BEGIN

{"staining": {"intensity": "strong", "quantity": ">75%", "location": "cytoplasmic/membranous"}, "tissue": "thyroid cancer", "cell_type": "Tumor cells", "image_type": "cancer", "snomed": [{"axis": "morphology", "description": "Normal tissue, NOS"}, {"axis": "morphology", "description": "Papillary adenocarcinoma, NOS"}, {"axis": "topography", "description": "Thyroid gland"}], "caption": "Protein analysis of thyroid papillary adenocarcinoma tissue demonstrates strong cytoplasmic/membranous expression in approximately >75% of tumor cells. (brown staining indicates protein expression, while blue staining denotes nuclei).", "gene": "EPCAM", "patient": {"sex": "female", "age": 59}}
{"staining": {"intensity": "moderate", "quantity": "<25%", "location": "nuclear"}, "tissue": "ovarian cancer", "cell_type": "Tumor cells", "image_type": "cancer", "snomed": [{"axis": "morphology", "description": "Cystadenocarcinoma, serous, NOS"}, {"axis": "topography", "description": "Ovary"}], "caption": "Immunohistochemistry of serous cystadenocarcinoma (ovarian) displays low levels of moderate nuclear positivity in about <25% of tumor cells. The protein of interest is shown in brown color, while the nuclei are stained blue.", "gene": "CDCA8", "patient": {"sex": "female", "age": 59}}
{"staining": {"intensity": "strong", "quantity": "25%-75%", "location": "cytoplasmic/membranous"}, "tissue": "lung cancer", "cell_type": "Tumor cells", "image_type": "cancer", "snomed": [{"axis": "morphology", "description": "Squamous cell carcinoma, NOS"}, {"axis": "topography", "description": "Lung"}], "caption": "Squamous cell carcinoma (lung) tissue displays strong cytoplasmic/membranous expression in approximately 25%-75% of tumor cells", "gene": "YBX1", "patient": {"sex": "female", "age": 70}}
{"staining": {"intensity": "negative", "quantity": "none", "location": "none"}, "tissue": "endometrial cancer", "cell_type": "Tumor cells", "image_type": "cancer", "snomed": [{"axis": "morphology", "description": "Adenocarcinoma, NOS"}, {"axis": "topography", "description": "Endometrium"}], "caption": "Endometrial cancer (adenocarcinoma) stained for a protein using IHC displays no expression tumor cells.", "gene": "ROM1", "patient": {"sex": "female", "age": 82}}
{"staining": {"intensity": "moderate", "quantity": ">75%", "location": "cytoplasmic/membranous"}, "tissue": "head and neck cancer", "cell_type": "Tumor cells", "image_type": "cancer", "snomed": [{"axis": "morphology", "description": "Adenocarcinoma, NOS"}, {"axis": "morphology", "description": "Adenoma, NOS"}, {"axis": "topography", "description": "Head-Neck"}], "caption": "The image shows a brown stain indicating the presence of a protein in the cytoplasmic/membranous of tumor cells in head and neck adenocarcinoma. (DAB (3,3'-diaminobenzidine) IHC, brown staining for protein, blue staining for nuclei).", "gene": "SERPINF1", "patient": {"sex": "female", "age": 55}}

END

TO DO :: Lines from the records above that hold "brown" are the ones to list.

RESPONSE TO THE TASK ::
{"staining": {"intensity": "strong", "quantity": ">75%", "location": "cytoplasmic/membranous"}, "tissue": "thyroid cancer", "cell_type": "Tumor cells", "image_type": "cancer", "snomed": [{"axis": "morphology", "description": "Normal tissue, NOS"}, {"axis": "morphology", "description": "Papillary adenocarcinoma, NOS"}, {"axis": "topography", "description": "Thyroid gland"}], "caption": "Protein analysis of thyroid papillary adenocarcinoma tissue demonstrates strong cytoplasmic/membranous expression in approximately >75% of tumor cells. (brown staining indicates protein expression, while blue staining denotes nuclei).", "gene": "EPCAM", "patient": {"sex": "female", "age": 59}}
{"staining": {"intensity": "moderate", "quantity": "<25%", "location": "nuclear"}, "tissue": "ovarian cancer", "cell_type": "Tumor cells", "image_type": "cancer", "snomed": [{"axis": "morphology", "description": "Cystadenocarcinoma, serous, NOS"}, {"axis": "topography", "description": "Ovary"}], "caption": "Immunohistochemistry of serous cystadenocarcinoma (ovarian) displays low levels of moderate nuclear positivity in about <25% of tumor cells. The protein of interest is shown in brown color, while the nuclei are stained blue.", "gene": "CDCA8", "patient": {"sex": "female", "age": 59}}
{"staining": {"intensity": "moderate", "quantity": ">75%", "location": "cytoplasmic/membranous"}, "tissue": "head and neck cancer", "cell_type": "Tumor cells", "image_type": "cancer", "snomed": [{"axis": "morphology", "description": "Adenocarcinoma, NOS"}, {"axis": "morphology", "description": "Adenoma, NOS"}, {"axis": "topography", "description": "Head-Neck"}], "caption": "The image shows a brown stain indicating the presence of a protein in the cytoplasmic/membranous of tumor cells in head and neck adenocarcinoma. (DAB (3,3'-diaminobenzidine) IHC, brown staining for protein, blue staining for nuclei).", "gene": "SERPINF1", "patient": {"sex": "female", "age": 55}}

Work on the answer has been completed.